• Problem: Each line in the material below must be transcribed exactly; no picture belongs in the copy.

• Data to examine:
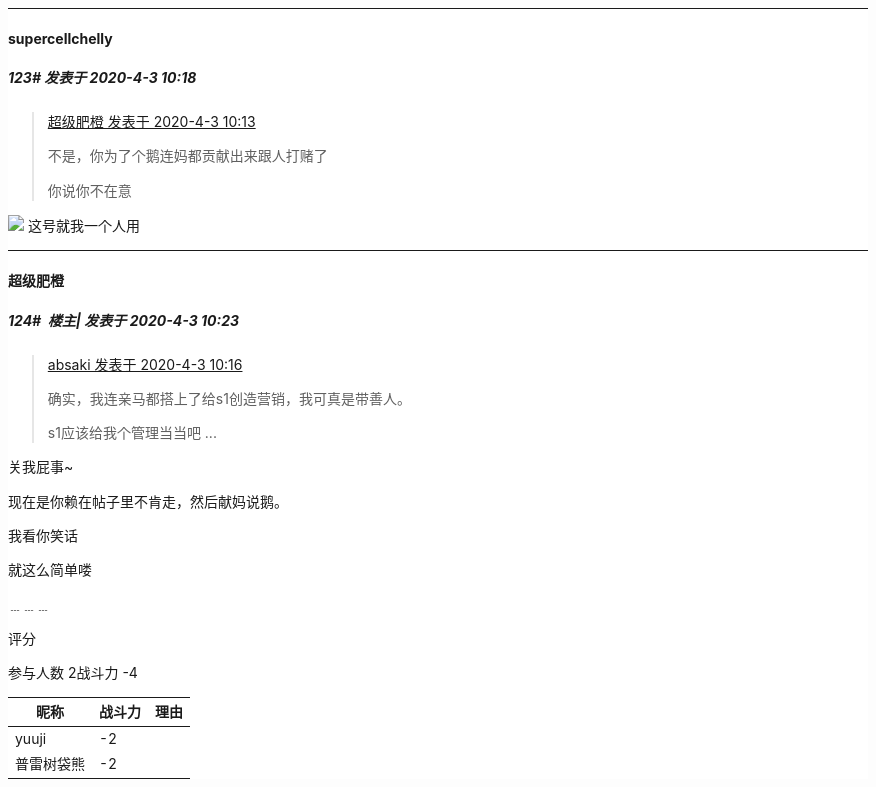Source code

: 
-----

####  supercellchelly  
##### 123#       发表于 2020-4-3 10:18



<blockquote><a href="httphttps://bbs.saraba1st.com/2b/forum.php?mod=redirect&amp;goto=findpost&amp;pid=46964110&amp;ptid=1922018" target="_blank">超级肥橙 发表于 2020-4-3 10:13</a>

不是，你为了个鹅连妈都贡献出来跟人打赌了


你说你不在意</blockquote>
<img src="https://static.saraba1st.com/image/smiley/face2017/004.gif" referrerpolicy="no-referrer"> 这号就我一个人用







-----

####  超级肥橙  
##### 124#         楼主| 发表于 2020-4-3 10:23



<blockquote><a href="httphttps://bbs.saraba1st.com/2b/forum.php?mod=redirect&amp;goto=findpost&amp;pid=46964133&amp;ptid=1922018" target="_blank">absaki 发表于 2020-4-3 10:16</a>

确实，我连亲马都搭上了给s1创造营销，我可真是带善人。

s1应该给我个管理当当吧 ...</blockquote>
关我屁事~


现在是你赖在帖子里不肯走，然后献妈说鹅。


我看你笑话


就这么简单喽



﹍﹍﹍

评分





 参与人数 2战斗力 -4

|昵称|战斗力|理由|
|----|---|---|
| yuuji|-2||
| 普雷树袋熊|-2||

• Answer to this exercise:
Source code

: 
-----

####  supercellchelly  
##### 123#       发表于 2020-4-3 10:18



<blockquote><a href="httphttps://bbs.saraba1st.com/2b/forum.php?mod=redirect&amp;goto=findpost&amp;pid=46964110&amp;ptid=1922018" target="_blank">超级肥橙 发表于 2020-4-3 10:13</a>

不是，你为了个鹅连妈都贡献出来跟人打赌了


你说你不在意</blockquote>
<img src="https://static.saraba1st.com/image/smiley/face2017/004.gif" referrerpolicy="no-referrer"> 这号就我一个人用







-----

####  超级肥橙  
##### 124#         楼主| 发表于 2020-4-3 10:23



<blockquote><a href="httphttps://bbs.saraba1st.com/2b/forum.php?mod=redirect&amp;goto=findpost&amp;pid=46964133&amp;ptid=1922018" target="_blank">absaki 发表于 2020-4-3 10:16</a>

确实，我连亲马都搭上了给s1创造营销，我可真是带善人。

s1应该给我个管理当当吧 ...</blockquote>
关我屁事~


现在是你赖在帖子里不肯走，然后献妈说鹅。


我看你笑话


就这么简单喽



﹍﹍﹍

评分





 参与人数 2战斗力 -4

|昵称|战斗力|理由|
|----|---|---|
| yuuji|-2||
| 普雷树袋熊|-2||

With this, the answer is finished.